Mesmo sem apresentar os movimentos de maior grau de dificuldade que marcaram sua trajetória recente, a brasileira mostrou segurança nas execuções e garantiu a melhor nota da final. O resultado foi suficiente para assegurar mais um título internacional e marcar de forma positiva seu retorno às competições.
A participação no Pan-Americano foi planejada com cautela pela comissão técnica. Depois de um longo período dedicado à recuperação física e ao controle da carga de treinamentos, a estratégia foi concentrar a preparação exclusivamente no salto, aparelho em que Rebeca já construiu parte importante de sua história na ginástica mundial.
Retorno planejado para preservar a condição física
O retorno da campeã olímpica ocorreu dentro de um cronograma elaborado para evitar riscos desnecessários. Com histórico de lesões nos joelhos e uma carreira marcada por sucessivos desafios físicos, a ginasta teve sua preparação conduzida de forma gradual nos últimos meses.
A prioridade da equipe técnica foi garantir que ela voltasse às competições em condições seguras, sem acelerar a recuperação nos demais aparelhos. Por isso, sua participação no torneio continental ficou restrita ao salto.
A decisão mostrou resultado imediato.
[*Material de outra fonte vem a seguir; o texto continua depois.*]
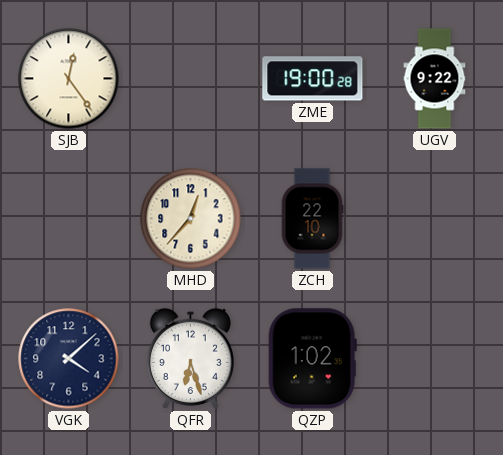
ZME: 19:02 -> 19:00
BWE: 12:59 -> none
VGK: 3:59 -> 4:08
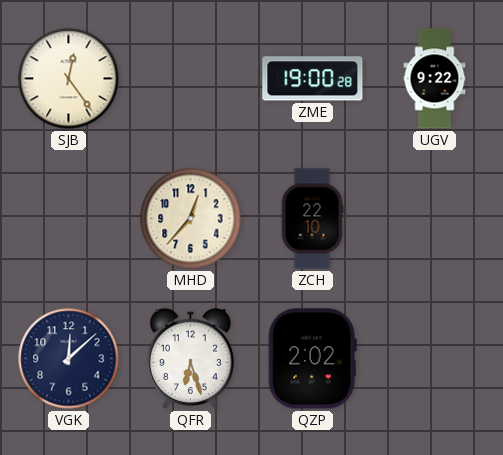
VGK: 4:08 -> 12:08
QZP: 1:02 -> 2:02
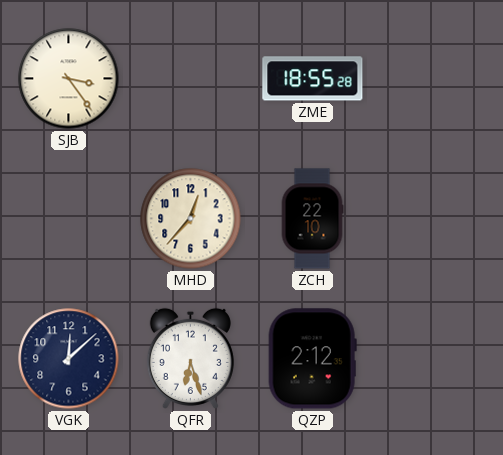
SJB: 12:24 -> 3:24
ZME: 19:00 -> 18:55
UGV: 9:22 -> none
QZP: 2:02 -> 2:12
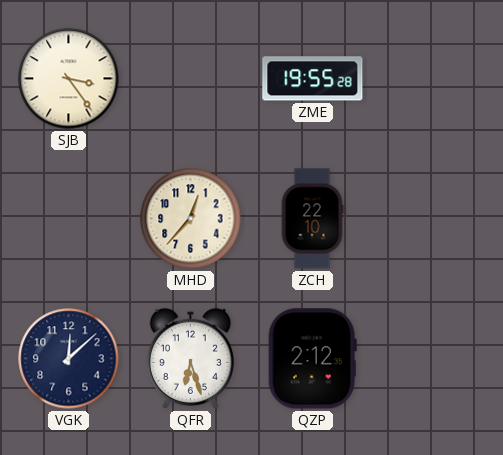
ZME: 18:55 -> 19:55
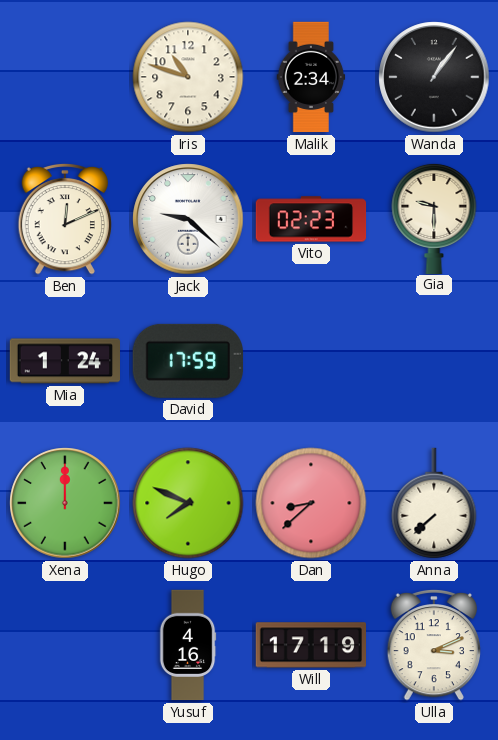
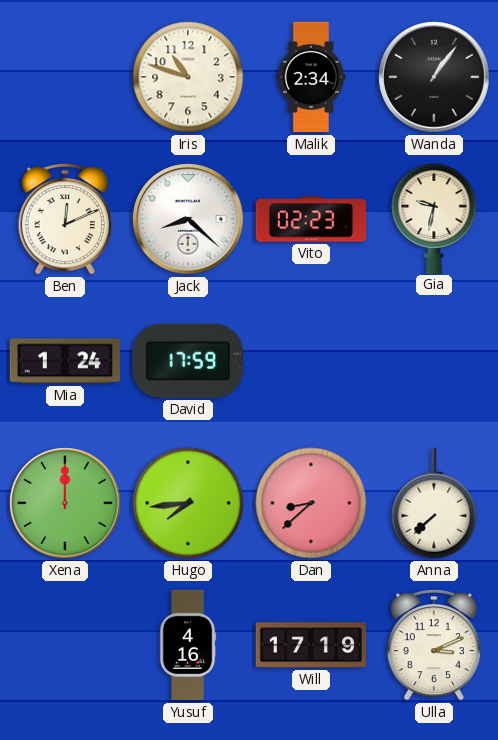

Mesmo competindo apenas em uma prova, Rebeca voltou a demonstrar regularidade e capacidade de decisão em momentos de pressão.
Medalha reforça favoritismo para o novo ciclo olímpico
Mais do que uma conquista continental, o ouro representa um passo importante na construção do ciclo que levará aos Jogos Olímpicos de Los Angeles-2028.
A ginasta chega à nova fase da carreira cercada de expectativa após os resultados obtidos em Paris. O desempenho no Pan-Americano indica que a atleta segue em condições de disputar títulos internacionais, ainda que seu retorno esteja sendo conduzido de forma progressiva.
Além da conquista individual, Rebeca também integrou a equipe brasileira que garantiu a medalha de prata por equipes. O resultado assegurou a presença do país no Mundial de Ginástica Artística de 2026, considerado o principal compromisso da modalidade nesta temporada.
Comissão técnica adota estratégia gradual
Segundo o técnico Francisco Porath, conhecido como Chico, o planejamento para 2025 não prevê pressa no retorno aos demais aparelhos.
A intenção é reconstruir gradualmente a preparação nas barras assimétricas e nos outros exercícios, preservando o trabalho já desenvolvido no salto. O objetivo é evitar sobrecarga física e permitir que a atleta avance de maneira sustentável ao longo da temporada.
A tendência é que a participação de Rebeca seja ampliada nos próximos meses, à medida que sua evolução física permita novas etapas do planejamento.
Brasil mira Mundial e Olimpíada
Com vaga assegurada no Mundial de 2026, a seleção brasileira passa a concentrar esforços na principal competição da temporada e nas etapas que compõem a corrida olímpica.
Nesse cenário, a volta de Rebeca Andrade representa um reforço decisivo para a equipe nacional. Principal referência da ginástica brasileira nos últimos anos, a atleta inicia uma nova fase da carreira mostrando que continua capaz de transformar retorno em conquista e expectativa em medalha.